К нему подбегают Бондаренко, Шубин, Смураго и, скрутив ему руки, усаживают обратно в угол. Но больной вырывается и продолжает кричать. Только спустя минут сорок его взвизгивания затихают, переходя в стоны.
Никто из нас до рассвета не смыкает глаз. Цепенящий ужас холодной дрожью вползает под одежду.
Проходит еще одна страшная ночь. Серые брызги рассвета просачиваются в окна и двери. Дикие вопли помешанного точно застряли в нашем мозгу. Теперь каждый думает: «Кто следующий?.. А что, если он, а может… я?»

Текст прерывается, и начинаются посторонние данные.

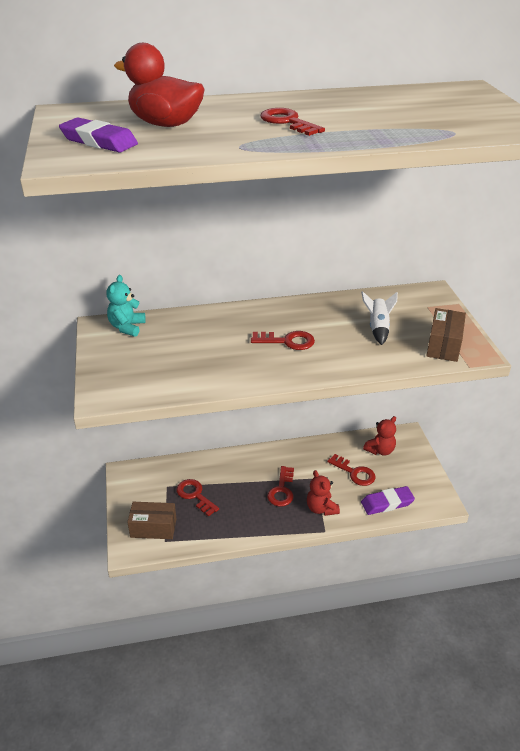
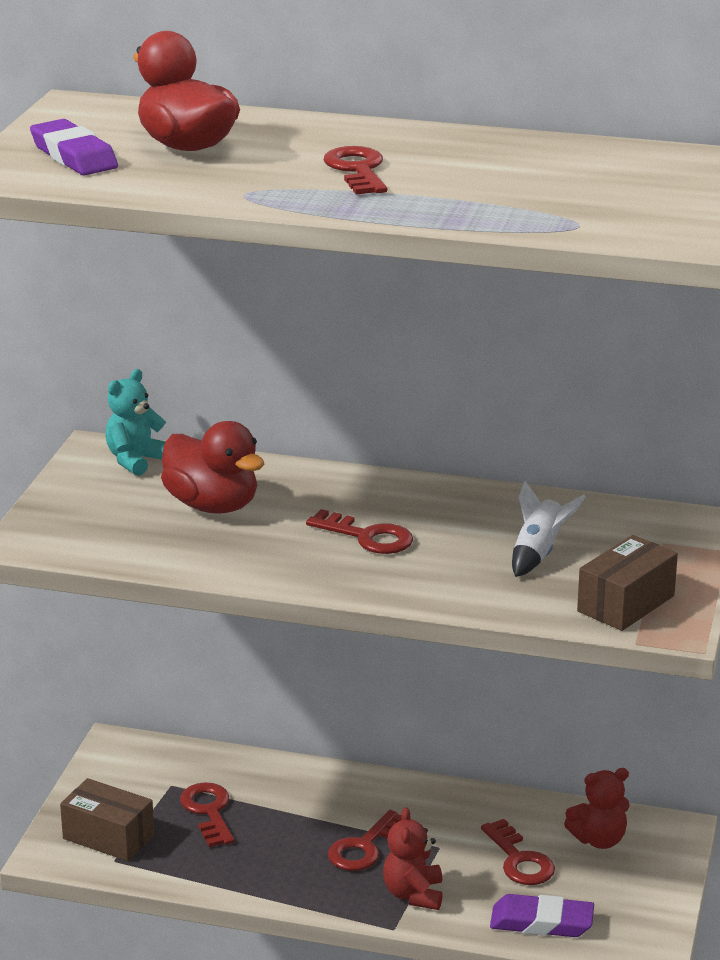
camera: 25 degrees right, 10 degrees down
none -> red duck [161,421,265,514]

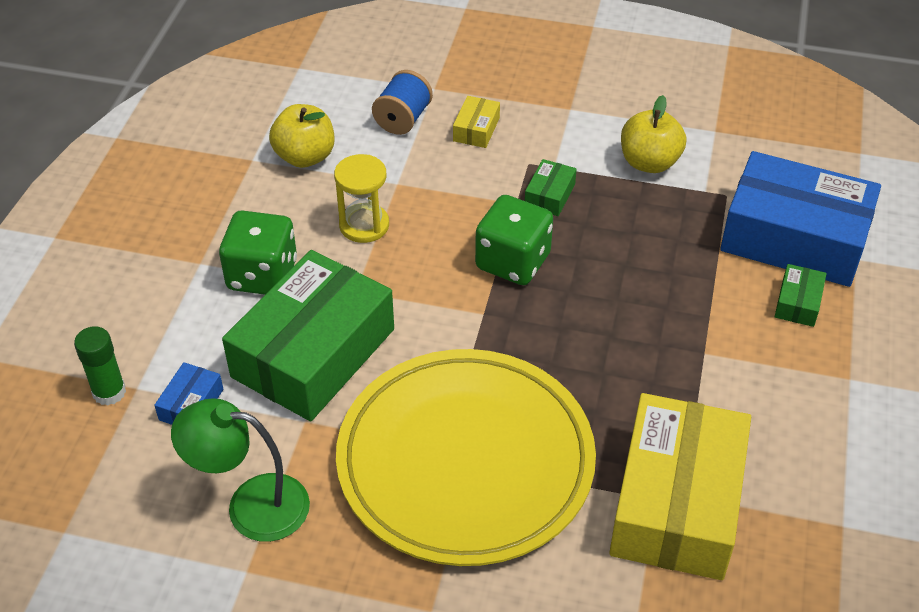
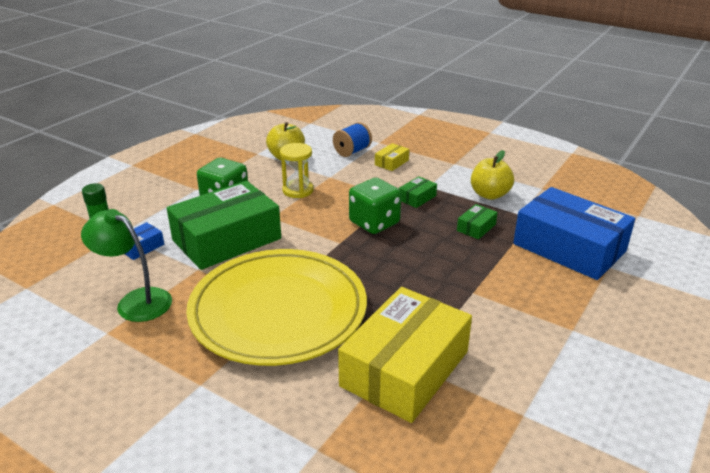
camera: 20 degrees right, 15 degrees down
green box [774,264,827,327] -> green box moved to [457,204,498,239]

Мы с угрюмым любопытством изучаем друг друга. Но даже самый опытный психиатр ошибся бы, назвав следующего. Скорее всего он указал бы на всех. У нас черные изможденные лица с впалыми щеками да воспаленные слезящиеся глаза, которые смотрят с тревожным недоверием и с какой-то суровой злобой вконец измученных людей.
Каждый слышал ночную речь немецкого офицера, и теперь все мы охвачены каким-то яростным нетерпением. Скоро они должны начать. А у нас даже не хватает сил приготовиться. Бондаренко сидит на куче кирпича, поддерживая раненую руку. Она у него распухла, отчего стала непомерно большой и гладкой. Он еще больше ссутулился, его впалые глаза еще больше ушли вглубь. Но эти маленькие умные глазки светятся все тем же огоньком неподдельного упрямства. Если бы я был поэтом, то обязательно написал бы стихи о таких глазах.